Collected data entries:
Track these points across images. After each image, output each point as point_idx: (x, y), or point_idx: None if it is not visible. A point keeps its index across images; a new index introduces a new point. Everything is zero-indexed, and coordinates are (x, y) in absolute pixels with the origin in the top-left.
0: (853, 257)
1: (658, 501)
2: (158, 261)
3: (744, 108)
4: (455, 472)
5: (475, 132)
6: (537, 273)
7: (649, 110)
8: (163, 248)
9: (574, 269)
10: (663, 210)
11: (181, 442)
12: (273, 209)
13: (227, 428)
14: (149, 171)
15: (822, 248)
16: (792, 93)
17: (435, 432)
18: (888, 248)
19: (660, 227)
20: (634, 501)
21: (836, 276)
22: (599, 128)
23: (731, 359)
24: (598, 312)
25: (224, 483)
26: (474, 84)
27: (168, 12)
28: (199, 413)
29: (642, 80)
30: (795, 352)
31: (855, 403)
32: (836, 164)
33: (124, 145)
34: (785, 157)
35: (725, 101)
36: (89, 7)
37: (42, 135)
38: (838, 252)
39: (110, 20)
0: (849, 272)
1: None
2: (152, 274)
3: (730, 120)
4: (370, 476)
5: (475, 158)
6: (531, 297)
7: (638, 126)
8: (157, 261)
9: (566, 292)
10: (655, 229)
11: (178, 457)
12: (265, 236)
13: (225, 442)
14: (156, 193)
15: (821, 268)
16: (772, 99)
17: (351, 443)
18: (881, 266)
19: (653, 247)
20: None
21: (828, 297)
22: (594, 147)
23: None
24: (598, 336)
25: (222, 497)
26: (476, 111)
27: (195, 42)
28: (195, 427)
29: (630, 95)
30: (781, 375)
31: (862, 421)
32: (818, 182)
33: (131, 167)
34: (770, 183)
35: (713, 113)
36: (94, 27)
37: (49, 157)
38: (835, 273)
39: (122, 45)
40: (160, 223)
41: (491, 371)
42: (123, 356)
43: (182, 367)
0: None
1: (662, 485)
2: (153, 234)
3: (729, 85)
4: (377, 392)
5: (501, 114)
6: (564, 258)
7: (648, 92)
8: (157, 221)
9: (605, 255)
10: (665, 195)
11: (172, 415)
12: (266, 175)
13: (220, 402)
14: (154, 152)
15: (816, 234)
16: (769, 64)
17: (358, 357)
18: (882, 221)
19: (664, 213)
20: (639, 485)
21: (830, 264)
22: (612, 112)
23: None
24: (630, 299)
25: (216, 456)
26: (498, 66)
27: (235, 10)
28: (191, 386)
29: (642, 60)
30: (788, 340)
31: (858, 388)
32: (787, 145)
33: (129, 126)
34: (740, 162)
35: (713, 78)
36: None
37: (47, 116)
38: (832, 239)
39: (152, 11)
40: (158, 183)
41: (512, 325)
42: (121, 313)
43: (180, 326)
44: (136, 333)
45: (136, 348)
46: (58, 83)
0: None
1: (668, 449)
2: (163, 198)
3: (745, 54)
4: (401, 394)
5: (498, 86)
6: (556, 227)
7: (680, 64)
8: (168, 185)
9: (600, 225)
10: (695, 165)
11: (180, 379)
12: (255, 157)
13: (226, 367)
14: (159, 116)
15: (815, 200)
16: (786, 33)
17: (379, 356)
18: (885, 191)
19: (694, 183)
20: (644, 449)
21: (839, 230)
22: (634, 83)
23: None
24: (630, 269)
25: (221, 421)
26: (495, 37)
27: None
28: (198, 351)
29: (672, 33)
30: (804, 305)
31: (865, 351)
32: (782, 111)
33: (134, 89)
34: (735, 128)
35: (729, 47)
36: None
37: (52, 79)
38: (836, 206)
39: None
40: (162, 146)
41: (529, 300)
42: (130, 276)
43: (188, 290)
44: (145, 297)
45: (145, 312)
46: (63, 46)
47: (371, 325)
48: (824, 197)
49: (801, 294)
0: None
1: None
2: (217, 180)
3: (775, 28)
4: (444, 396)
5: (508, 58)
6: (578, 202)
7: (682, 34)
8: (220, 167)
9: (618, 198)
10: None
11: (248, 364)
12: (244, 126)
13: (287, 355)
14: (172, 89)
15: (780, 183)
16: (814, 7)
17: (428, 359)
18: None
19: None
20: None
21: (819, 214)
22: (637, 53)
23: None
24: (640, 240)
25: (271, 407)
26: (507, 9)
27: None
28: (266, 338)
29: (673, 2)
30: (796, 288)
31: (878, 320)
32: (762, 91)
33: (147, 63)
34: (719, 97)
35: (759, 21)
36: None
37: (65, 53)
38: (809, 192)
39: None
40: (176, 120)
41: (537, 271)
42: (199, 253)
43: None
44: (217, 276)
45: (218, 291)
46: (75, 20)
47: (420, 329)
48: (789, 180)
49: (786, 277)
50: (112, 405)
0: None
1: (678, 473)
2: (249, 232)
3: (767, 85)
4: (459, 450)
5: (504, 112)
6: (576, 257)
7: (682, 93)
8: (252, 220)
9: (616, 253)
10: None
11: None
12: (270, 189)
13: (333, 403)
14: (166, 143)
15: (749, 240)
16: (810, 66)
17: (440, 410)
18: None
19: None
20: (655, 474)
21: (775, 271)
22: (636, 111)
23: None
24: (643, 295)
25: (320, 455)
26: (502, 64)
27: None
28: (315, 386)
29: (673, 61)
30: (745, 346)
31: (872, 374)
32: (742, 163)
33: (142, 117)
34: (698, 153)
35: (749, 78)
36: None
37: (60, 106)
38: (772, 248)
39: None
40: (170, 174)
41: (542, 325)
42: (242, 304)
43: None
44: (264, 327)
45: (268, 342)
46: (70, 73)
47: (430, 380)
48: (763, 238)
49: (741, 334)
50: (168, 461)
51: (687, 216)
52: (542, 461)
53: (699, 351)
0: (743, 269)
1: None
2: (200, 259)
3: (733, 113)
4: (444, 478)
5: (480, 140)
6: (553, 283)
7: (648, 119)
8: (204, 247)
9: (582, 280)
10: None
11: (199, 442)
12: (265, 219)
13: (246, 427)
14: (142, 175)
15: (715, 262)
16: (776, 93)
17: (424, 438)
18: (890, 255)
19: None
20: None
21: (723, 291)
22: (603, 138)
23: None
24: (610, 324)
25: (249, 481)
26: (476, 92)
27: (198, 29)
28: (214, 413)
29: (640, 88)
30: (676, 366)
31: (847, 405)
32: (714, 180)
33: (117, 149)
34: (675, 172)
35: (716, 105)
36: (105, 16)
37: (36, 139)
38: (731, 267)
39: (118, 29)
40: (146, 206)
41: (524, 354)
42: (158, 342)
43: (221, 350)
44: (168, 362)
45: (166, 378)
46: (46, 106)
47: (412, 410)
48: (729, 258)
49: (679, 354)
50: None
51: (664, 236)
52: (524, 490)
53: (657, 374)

▸ **ACTION ITEM**:
Could you copy every record above exactly as it stands?

▸ **ANSWER BOX**:
Track these points across images. After each image, output each point as point_idx: (x, y), or point_idx: None if it is not visible. A point keeps its index across images; a new index introduces a new point. Everything is zero-indexed, and coordinates are (x, y) in absolute pixels with the origin in the top-left.
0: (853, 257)
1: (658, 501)
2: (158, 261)
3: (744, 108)
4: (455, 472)
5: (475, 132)
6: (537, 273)
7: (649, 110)
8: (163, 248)
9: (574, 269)
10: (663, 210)
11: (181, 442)
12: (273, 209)
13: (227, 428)
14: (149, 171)
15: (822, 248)
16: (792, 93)
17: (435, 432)
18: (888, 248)
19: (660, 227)
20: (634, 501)
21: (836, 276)
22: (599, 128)
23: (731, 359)
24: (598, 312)
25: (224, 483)
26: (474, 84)
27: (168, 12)
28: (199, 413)
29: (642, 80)
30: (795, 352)
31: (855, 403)
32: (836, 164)
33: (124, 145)
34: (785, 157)
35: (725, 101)
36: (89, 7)
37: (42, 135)
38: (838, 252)
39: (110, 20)
0: (849, 272)
1: None
2: (152, 274)
3: (730, 120)
4: (370, 476)
5: (475, 158)
6: (531, 297)
7: (638, 126)
8: (157, 261)
9: (566, 292)
10: (655, 229)
11: (178, 457)
12: (265, 236)
13: (225, 442)
14: (156, 193)
15: (821, 268)
16: (772, 99)
17: (351, 443)
18: (881, 266)
19: (653, 247)
20: None
21: (828, 297)
22: (594, 147)
23: None
24: (598, 336)
25: (222, 497)
26: (476, 111)
27: (195, 42)
28: (195, 427)
29: (630, 95)
30: (781, 375)
31: (862, 421)
32: (818, 182)
33: (131, 167)
34: (770, 183)
35: (713, 113)
36: (94, 27)
37: (49, 157)
38: (835, 273)
39: (122, 45)
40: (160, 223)
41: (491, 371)
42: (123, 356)
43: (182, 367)
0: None
1: (662, 485)
2: (153, 234)
3: (729, 85)
4: (377, 392)
5: (501, 114)
6: (564, 258)
7: (648, 92)
8: (157, 221)
9: (605, 255)
10: (665, 195)
11: (172, 415)
12: (266, 175)
13: (220, 402)
14: (154, 152)
15: (816, 234)
16: (769, 64)
17: (358, 357)
18: (882, 221)
19: (664, 213)
20: (639, 485)
21: (830, 264)
22: (612, 112)
23: None
24: (630, 299)
25: (216, 456)
26: (498, 66)
27: (235, 10)
28: (191, 386)
29: (642, 60)
30: (788, 340)
31: (858, 388)
32: (787, 145)
33: (129, 126)
34: (740, 162)
35: (713, 78)
36: None
37: (47, 116)
38: (832, 239)
39: (152, 11)
40: (158, 183)
41: (512, 325)
42: (121, 313)
43: (180, 326)
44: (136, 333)
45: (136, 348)
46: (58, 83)
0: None
1: (668, 449)
2: (163, 198)
3: (745, 54)
4: (401, 394)
5: (498, 86)
6: (556, 227)
7: (680, 64)
8: (168, 185)
9: (600, 225)
10: (695, 165)
11: (180, 379)
12: (255, 157)
13: (226, 367)
14: (159, 116)
15: (815, 200)
16: (786, 33)
17: (379, 356)
18: (885, 191)
19: (694, 183)
20: (644, 449)
21: (839, 230)
22: (634, 83)
23: None
24: (630, 269)
25: (221, 421)
26: (495, 37)
27: None
28: (198, 351)
29: (672, 33)
30: (804, 305)
31: (865, 351)
32: (782, 111)
33: (134, 89)
34: (735, 128)
35: (729, 47)
36: None
37: (52, 79)
38: (836, 206)
39: None
40: (162, 146)
41: (529, 300)
42: (130, 276)
43: (188, 290)
44: (145, 297)
45: (145, 312)
46: (63, 46)
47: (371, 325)
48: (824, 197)
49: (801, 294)
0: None
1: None
2: (217, 180)
3: (775, 28)
4: (444, 396)
5: (508, 58)
6: (578, 202)
7: (682, 34)
8: (220, 167)
9: (618, 198)
10: None
11: (248, 364)
12: (244, 126)
13: (287, 355)
14: (172, 89)
15: (780, 183)
16: (814, 7)
17: (428, 359)
18: None
19: None
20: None
21: (819, 214)
22: (637, 53)
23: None
24: (640, 240)
25: (271, 407)
26: (507, 9)
27: None
28: (266, 338)
29: (673, 2)
30: (796, 288)
31: (878, 320)
32: (762, 91)
33: (147, 63)
34: (719, 97)
35: (759, 21)
36: None
37: (65, 53)
38: (809, 192)
39: None
40: (176, 120)
41: (537, 271)
42: (199, 253)
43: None
44: (217, 276)
45: (218, 291)
46: (75, 20)
47: (420, 329)
48: (789, 180)
49: (786, 277)
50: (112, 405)
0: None
1: (678, 473)
2: (249, 232)
3: (767, 85)
4: (459, 450)
5: (504, 112)
6: (576, 257)
7: (682, 93)
8: (252, 220)
9: (616, 253)
10: None
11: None
12: (270, 189)
13: (333, 403)
14: (166, 143)
15: (749, 240)
16: (810, 66)
17: (440, 410)
18: None
19: None
20: (655, 474)
21: (775, 271)
22: (636, 111)
23: None
24: (643, 295)
25: (320, 455)
26: (502, 64)
27: None
28: (315, 386)
29: (673, 61)
30: (745, 346)
31: (872, 374)
32: (742, 163)
33: (142, 117)
34: (698, 153)
35: (749, 78)
36: None
37: (60, 106)
38: (772, 248)
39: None
40: (170, 174)
41: (542, 325)
42: (242, 304)
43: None
44: (264, 327)
45: (268, 342)
46: (70, 73)
47: (430, 380)
48: (763, 238)
49: (741, 334)
50: (168, 461)
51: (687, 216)
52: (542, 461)
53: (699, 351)
0: (743, 269)
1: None
2: (200, 259)
3: (733, 113)
4: (444, 478)
5: (480, 140)
6: (553, 283)
7: (648, 119)
8: (204, 247)
9: (582, 280)
10: None
11: (199, 442)
12: (265, 219)
13: (246, 427)
14: (142, 175)
15: (715, 262)
16: (776, 93)
17: (424, 438)
18: (890, 255)
19: None
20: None
21: (723, 291)
22: (603, 138)
23: None
24: (610, 324)
25: (249, 481)
26: (476, 92)
27: (198, 29)
28: (214, 413)
29: (640, 88)
30: (676, 366)
31: (847, 405)
32: (714, 180)
33: (117, 149)
34: (675, 172)
35: (716, 105)
36: (105, 16)
37: (36, 139)
38: (731, 267)
39: (118, 29)
40: (146, 206)
41: (524, 354)
42: (158, 342)
43: (221, 350)
44: (168, 362)
45: (166, 378)
46: (46, 106)
47: (412, 410)
48: (729, 258)
49: (679, 354)
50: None
51: (664, 236)
52: (524, 490)
53: (657, 374)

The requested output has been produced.